Conclusion

In this article, the problem we tried to solve was the tokenization of a multilingual text in the framework of Natural Language Diagnosis. In our earlier related work, an answer to Natural Language Diagnosis has been given but the tokenization of multilingual text was a problem since it was done by a french ad-hoc tokenizer.

Our goal was to find an elegant way of tokenizing multilingual texts. So, efficiency was not the first goal. The study of the problem in multilingual framework clarify the monolingual tokenization process and lead us to find a new way to solve it. We propose to separate generic rules and language specific rules. The consequences are clear. Each database become smaller and, thus, more readable. Adding a new language is quiet simple since we just have to write the few specific rules and to merge statically or dynamically the shared database. Updating a generic rule is also simple since one file has to be modified for all the languages.

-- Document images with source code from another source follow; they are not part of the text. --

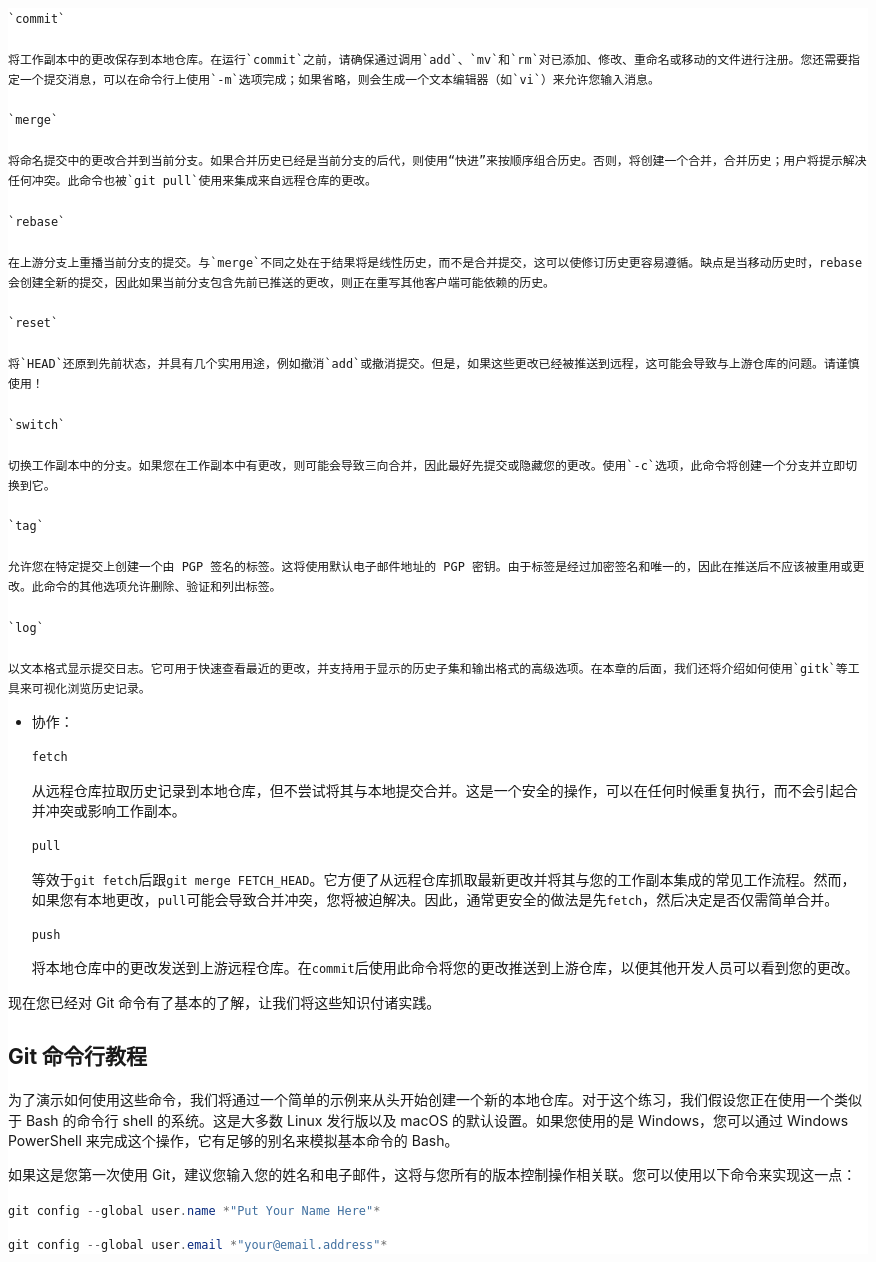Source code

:     `commit`

    将工作副本中的更改保存到本地仓库。在运行`commit`之前，请确保通过调用`add`、`mv`和`rm`对已添加、修改、重命名或移动的文件进行注册。您还需要指定一个提交消息，可以在命令行上使用`-m`选项完成；如果省略，则会生成一个文本编辑器（如`vi`）来允许您输入消息。

    `merge`

    将命名提交中的更改合并到当前分支。如果合并历史已经是当前分支的后代，则使用“快进”来按顺序组合历史。否则，将创建一个合并，合并历史；用户将提示解决任何冲突。此命令也被`git pull`使用来集成来自远程仓库的更改。

    `rebase`

    在上游分支上重播当前分支的提交。与`merge`不同之处在于结果将是线性历史，而不是合并提交，这可以使修订历史更容易遵循。缺点是当移动历史时，rebase 会创建全新的提交，因此如果当前分支包含先前已推送的更改，则正在重写其他客户端可能依赖的历史。

    `reset`

    将`HEAD`还原到先前状态，并具有几个实用用途，例如撤消`add`或撤消提交。但是，如果这些更改已经被推送到远程，这可能会导致与上游仓库的问题。请谨慎使用！

    `switch`

    切换工作副本中的分支。如果您在工作副本中有更改，则可能会导致三向合并，因此最好先提交或隐藏您的更改。使用`-c`选项，此命令将创建一个分支并立即切换到它。

    `tag`

    允许您在特定提交上创建一个由 PGP 签名的标签。这将使用默认电子邮件地址的 PGP 密钥。由于标签是经过加密签名和唯一的，因此在推送后不应该被重用或更改。此命令的其他选项允许删除、验证和列出标签。

    `log`

    以文本格式显示提交日志。它可用于快速查看最近的更改，并支持用于显示的历史子集和输出格式的高级选项。在本章的后面，我们还将介绍如何使用`gitk`等工具来可视化浏览历史记录。

+   协作：

    `fetch`

    从远程仓库拉取历史记录到本地仓库，但不尝试将其与本地提交合并。这是一个安全的操作，可以在任何时候重复执行，而不会引起合并冲突或影响工作副本。

    `pull`

    等效于`git fetch`后跟`git merge FETCH_HEAD`。它方便了从远程仓库抓取最新更改并将其与您的工作副本集成的常见工作流程。然而，如果您有本地更改，`pull`可能会导致合并冲突，您将被迫解决。因此，通常更安全的做法是先`fetch`，然后决定是否仅需简单合并。

    `push`

    将本地仓库中的更改发送到上游远程仓库。在`commit`后使用此命令将您的更改推送到上游仓库，以便其他开发人员可以看到您的更改。

现在您已经对 Git 命令有了基本的了解，让我们将这些知识付诸实践。

## Git 命令行教程

为了演示如何使用这些命令，我们将通过一个简单的示例来从头开始创建一个新的本地仓库。对于这个练习，我们假设您正在使用一个类似于 Bash 的命令行 shell 的系统。这是大多数 Linux 发行版以及 macOS 的默认设置。如果您使用的是 Windows，您可以通过 Windows PowerShell 来完成这个操作，它有足够的别名来模拟基本命令的 Bash。

如果这是您第一次使用 Git，建议您输入您的姓名和电子邮件，这将与您所有的版本控制操作相关联。您可以使用以下命令来实现这一点：

```java
git config --global user.name *"Put Your Name Here"*

```

```java
git config --global user.email *"your@email.address"*

```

Looking for a solution to multilingual text tokenization, we found an elegant architecture to tokenize monolingual text. Then, studying again the multilingual aspects of the problem, we find that it was possible to merge all the databases to tokenize multilingual texts. The condition was the absence of order among the rules in the databases.

Using the fact, that it is often easier to define tokens implicitely via their border rather than by then constituents, we proposed an algorithm to tokenize in one pass an input stream.